_Exercise goal:_
For the records below, print the lines from the line with "green shrub, located at l=313, t=261, r=336, b=313" through the line with "The picture has a resolution of 640 by 480." exactly as written; include both end lines and exclude the rest.

_Exercise data:_

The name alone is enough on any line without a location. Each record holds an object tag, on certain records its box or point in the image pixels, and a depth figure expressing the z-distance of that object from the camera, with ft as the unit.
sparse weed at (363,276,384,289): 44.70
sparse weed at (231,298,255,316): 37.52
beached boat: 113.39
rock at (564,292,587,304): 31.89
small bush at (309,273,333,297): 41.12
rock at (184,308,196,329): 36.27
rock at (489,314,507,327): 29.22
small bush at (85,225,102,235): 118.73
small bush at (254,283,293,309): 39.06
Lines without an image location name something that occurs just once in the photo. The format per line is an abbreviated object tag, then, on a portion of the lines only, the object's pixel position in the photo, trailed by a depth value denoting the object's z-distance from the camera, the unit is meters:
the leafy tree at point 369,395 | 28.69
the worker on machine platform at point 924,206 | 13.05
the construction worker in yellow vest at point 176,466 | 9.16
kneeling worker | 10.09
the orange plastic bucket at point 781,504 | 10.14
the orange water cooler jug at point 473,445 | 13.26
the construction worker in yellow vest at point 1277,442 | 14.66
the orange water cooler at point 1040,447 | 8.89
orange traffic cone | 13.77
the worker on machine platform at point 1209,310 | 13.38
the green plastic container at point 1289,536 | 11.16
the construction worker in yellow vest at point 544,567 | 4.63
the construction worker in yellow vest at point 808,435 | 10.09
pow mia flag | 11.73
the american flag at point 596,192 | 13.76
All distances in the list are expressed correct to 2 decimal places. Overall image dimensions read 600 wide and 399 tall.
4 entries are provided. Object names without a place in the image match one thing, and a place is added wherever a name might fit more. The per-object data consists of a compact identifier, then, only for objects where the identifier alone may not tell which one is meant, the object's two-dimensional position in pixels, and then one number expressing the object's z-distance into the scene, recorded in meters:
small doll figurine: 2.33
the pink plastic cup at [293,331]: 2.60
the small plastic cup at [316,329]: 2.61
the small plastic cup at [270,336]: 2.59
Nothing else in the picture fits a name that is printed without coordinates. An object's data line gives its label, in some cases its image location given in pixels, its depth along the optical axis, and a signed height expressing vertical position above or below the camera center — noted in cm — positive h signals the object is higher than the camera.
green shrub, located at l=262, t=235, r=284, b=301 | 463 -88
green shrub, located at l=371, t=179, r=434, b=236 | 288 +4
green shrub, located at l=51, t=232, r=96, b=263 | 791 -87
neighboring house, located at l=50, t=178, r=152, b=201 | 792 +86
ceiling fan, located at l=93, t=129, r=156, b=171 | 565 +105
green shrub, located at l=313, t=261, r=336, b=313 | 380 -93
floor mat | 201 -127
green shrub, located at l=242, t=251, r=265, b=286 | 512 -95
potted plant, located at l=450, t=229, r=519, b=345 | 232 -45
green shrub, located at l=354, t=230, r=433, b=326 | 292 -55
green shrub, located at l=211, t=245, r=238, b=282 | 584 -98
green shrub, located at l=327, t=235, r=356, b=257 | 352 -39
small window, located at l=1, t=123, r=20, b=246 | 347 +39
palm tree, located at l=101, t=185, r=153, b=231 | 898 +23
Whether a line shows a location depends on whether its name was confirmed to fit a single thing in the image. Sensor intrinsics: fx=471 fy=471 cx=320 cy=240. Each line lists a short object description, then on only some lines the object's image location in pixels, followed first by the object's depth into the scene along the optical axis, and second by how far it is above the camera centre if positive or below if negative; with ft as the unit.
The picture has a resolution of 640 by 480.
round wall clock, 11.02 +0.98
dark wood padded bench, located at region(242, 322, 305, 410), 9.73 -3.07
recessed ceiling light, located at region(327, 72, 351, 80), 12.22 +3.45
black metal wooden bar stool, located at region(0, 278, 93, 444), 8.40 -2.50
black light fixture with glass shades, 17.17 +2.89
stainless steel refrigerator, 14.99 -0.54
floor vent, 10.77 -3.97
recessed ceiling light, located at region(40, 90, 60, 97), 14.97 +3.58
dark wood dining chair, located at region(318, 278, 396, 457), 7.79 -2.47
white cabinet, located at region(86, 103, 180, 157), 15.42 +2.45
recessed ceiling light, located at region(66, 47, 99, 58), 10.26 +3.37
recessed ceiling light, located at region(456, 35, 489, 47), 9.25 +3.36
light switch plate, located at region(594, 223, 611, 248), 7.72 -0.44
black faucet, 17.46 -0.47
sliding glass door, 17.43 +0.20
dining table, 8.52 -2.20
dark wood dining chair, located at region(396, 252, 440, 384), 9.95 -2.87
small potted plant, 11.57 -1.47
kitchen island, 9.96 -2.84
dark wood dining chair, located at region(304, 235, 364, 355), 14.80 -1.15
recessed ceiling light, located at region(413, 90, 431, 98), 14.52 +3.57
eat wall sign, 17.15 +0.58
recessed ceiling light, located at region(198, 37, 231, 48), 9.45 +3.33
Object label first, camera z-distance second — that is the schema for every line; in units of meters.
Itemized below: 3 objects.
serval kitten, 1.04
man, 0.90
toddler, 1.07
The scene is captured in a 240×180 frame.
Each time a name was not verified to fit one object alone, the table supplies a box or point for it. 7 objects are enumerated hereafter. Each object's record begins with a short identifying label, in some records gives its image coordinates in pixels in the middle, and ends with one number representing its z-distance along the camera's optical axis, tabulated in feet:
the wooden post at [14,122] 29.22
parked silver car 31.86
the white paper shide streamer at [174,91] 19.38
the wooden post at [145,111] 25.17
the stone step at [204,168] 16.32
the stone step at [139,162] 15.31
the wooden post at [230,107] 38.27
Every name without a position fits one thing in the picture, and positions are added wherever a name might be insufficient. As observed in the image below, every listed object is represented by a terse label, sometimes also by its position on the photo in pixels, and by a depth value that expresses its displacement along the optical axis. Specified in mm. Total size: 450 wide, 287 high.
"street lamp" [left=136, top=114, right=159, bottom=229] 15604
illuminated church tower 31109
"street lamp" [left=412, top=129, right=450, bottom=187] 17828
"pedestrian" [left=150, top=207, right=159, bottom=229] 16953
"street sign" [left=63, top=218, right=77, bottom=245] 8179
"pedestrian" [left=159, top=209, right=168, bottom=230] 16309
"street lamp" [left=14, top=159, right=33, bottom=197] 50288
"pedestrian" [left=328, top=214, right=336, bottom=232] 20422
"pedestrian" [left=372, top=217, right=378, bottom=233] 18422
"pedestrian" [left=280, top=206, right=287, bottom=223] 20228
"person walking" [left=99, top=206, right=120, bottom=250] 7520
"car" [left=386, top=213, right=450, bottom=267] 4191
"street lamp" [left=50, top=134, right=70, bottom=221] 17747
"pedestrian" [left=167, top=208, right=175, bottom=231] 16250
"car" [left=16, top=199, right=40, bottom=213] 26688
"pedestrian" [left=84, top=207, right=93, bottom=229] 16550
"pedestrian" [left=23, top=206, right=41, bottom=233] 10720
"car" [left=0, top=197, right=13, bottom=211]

_Exercise answer:_
green shrub, located at l=313, t=261, r=336, b=313 | 380 -93
floor mat | 201 -127
green shrub, located at l=242, t=251, r=265, b=286 | 512 -95
potted plant, located at l=450, t=229, r=519, b=345 | 232 -45
green shrub, located at l=354, t=230, r=433, b=326 | 292 -55
green shrub, located at l=211, t=245, r=238, b=282 | 584 -98
green shrub, located at l=327, t=235, r=356, b=257 | 352 -39
small window, located at l=1, t=123, r=20, b=246 | 347 +39
palm tree, located at l=101, t=185, r=153, b=231 | 898 +23
Whether a line shows a location depends on whether its name was confirmed to fit a single thing in the image. Sensor intrinsics: fx=471 fy=471 cx=320 cy=240. Each line lists a short object description, then on only some lines the object's image location in pixels, followed first by the object's depth into the scene along the optical axis, and second by how far it is above the camera centre if positive or below if negative; with ft as the unit.
The picture has a resolution of 640 by 480.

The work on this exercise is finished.